I'd been thinking of reading the Artemis Fowl series since it came out a couple of years ago, but I had never gotten around to it. That is, until I picked it up in the library last week. I like Artemis even though he is a decidedly unlikeable person. Even though I'm all grown up now, my inner child is greatly amused by somewhat devious, brilliant, young people who triumph over adversity. I think that this is because in my best memories of my younger self I fancied myself to be just such a person. Everyone in my house was so protective of me that if I actually wanted to do anything I had to be somewhat devious in achieving this goal.
Artemis is devious in different ways than either Harry Potter or Bobby Pendragon (two of my other fantasy heroes of this genre). Artemis is not a good guy. He is basically a criminal and all of his family are criminals, but still you have to feel sorry for him. His mother is nuts, and his father is God knows where (maybe even dead in Russia). That's a lot of strain to put on a 12-year-old mind (even a genius 12-year-old mind).

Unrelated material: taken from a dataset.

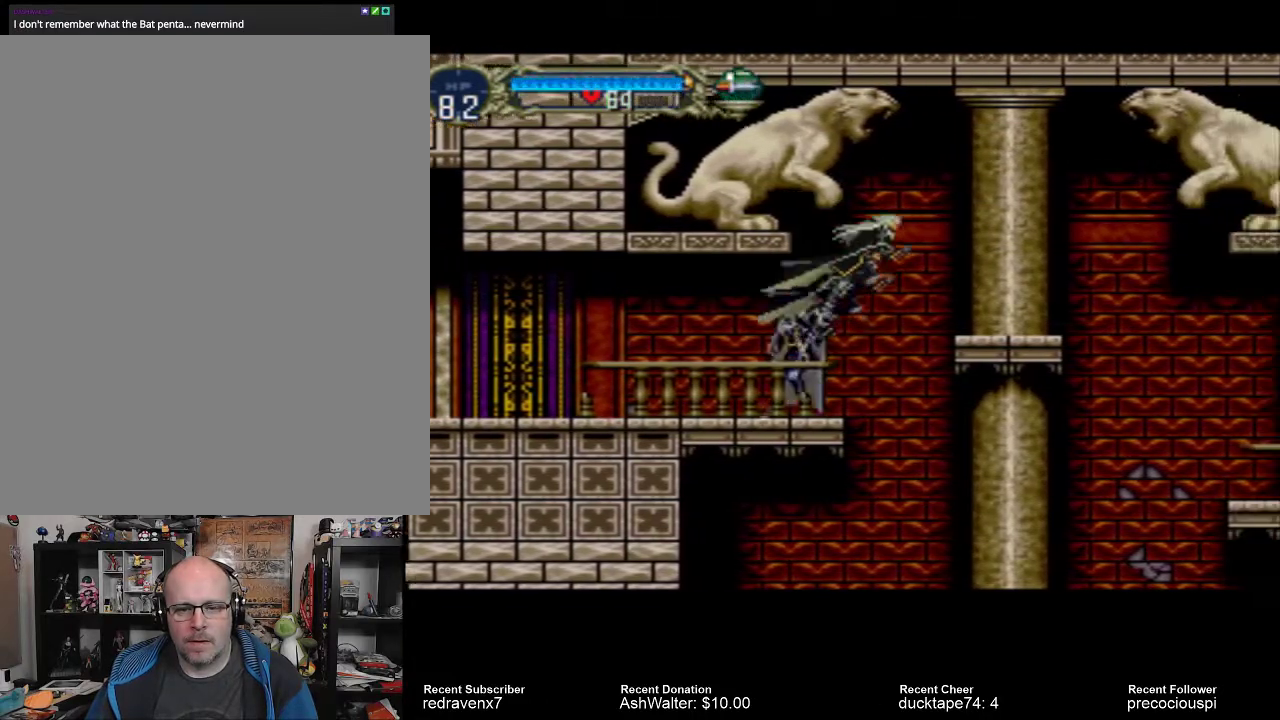
{"buttons": [], "events": [[400, "CROSS", "up"]]}
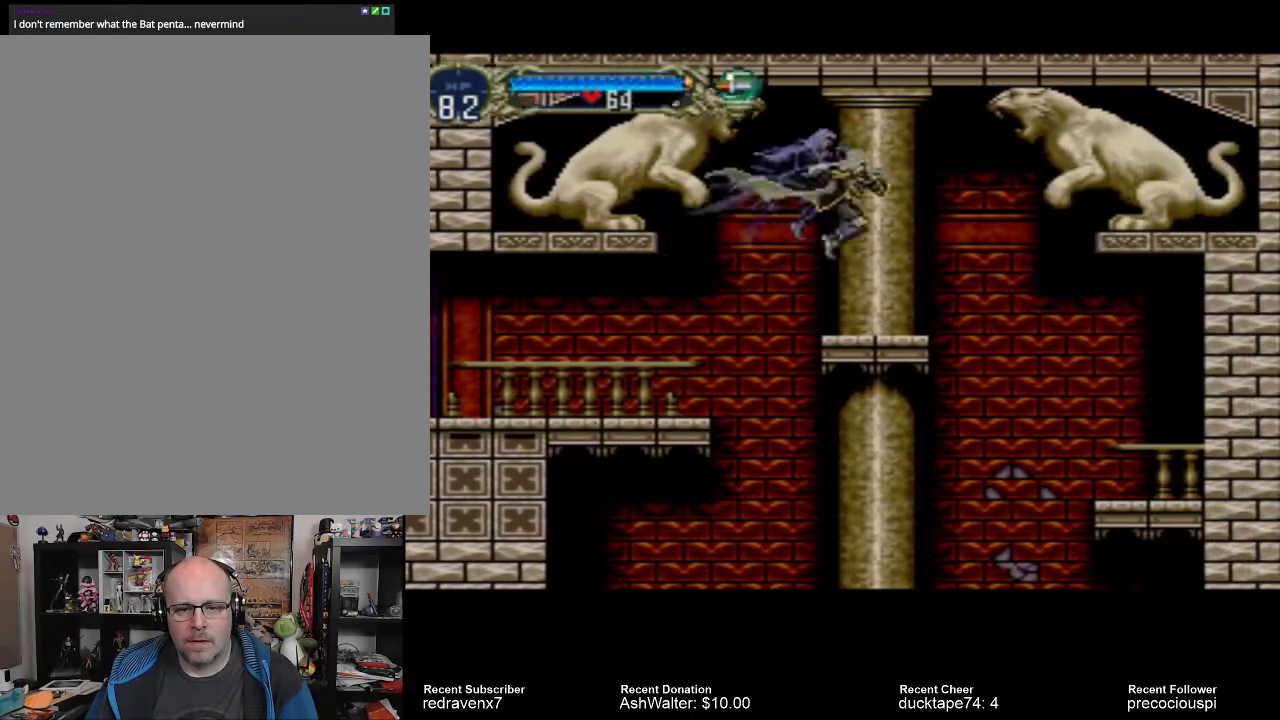
{"buttons": ["CROSS"], "events": [[433, "CROSS", "down"]]}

The story begins when Artemis is trying to track down a fairy. Yes, I said fairy. He finds one and the reader discovers that fairies and other mythical creatures have been driven underground by the encroachment of mud people (that's us). They don't really like us very much as a result of this and find the idea that a 12-year-old boy has discovered their secret world somewhat abhorrent.
But, Artemis doesn't care. He kidnaps a fairy LEP officer (think police but with magical powers) and sends the whole fairy world into an uproar.
I'd rate this book an 8.5 out of 10. I'm pleased to report that children are not seen as stupid in this book. And neither are women or girls. Why is it that science fiction is one of the main genres where those two things seem to happen regularly? In standard fiction, everyone below voting age is as likely to be as dumb as a post and women are always waiting for someone to rescue them. What's up with that?
This book is also a very quick read. Five discs unabridged on audio book. I think it's good for all ages. I enjoyed it, and I'm obviously not 12 anymore. But, then again, this is my kind of thing. Try it. Perhaps it's yours too.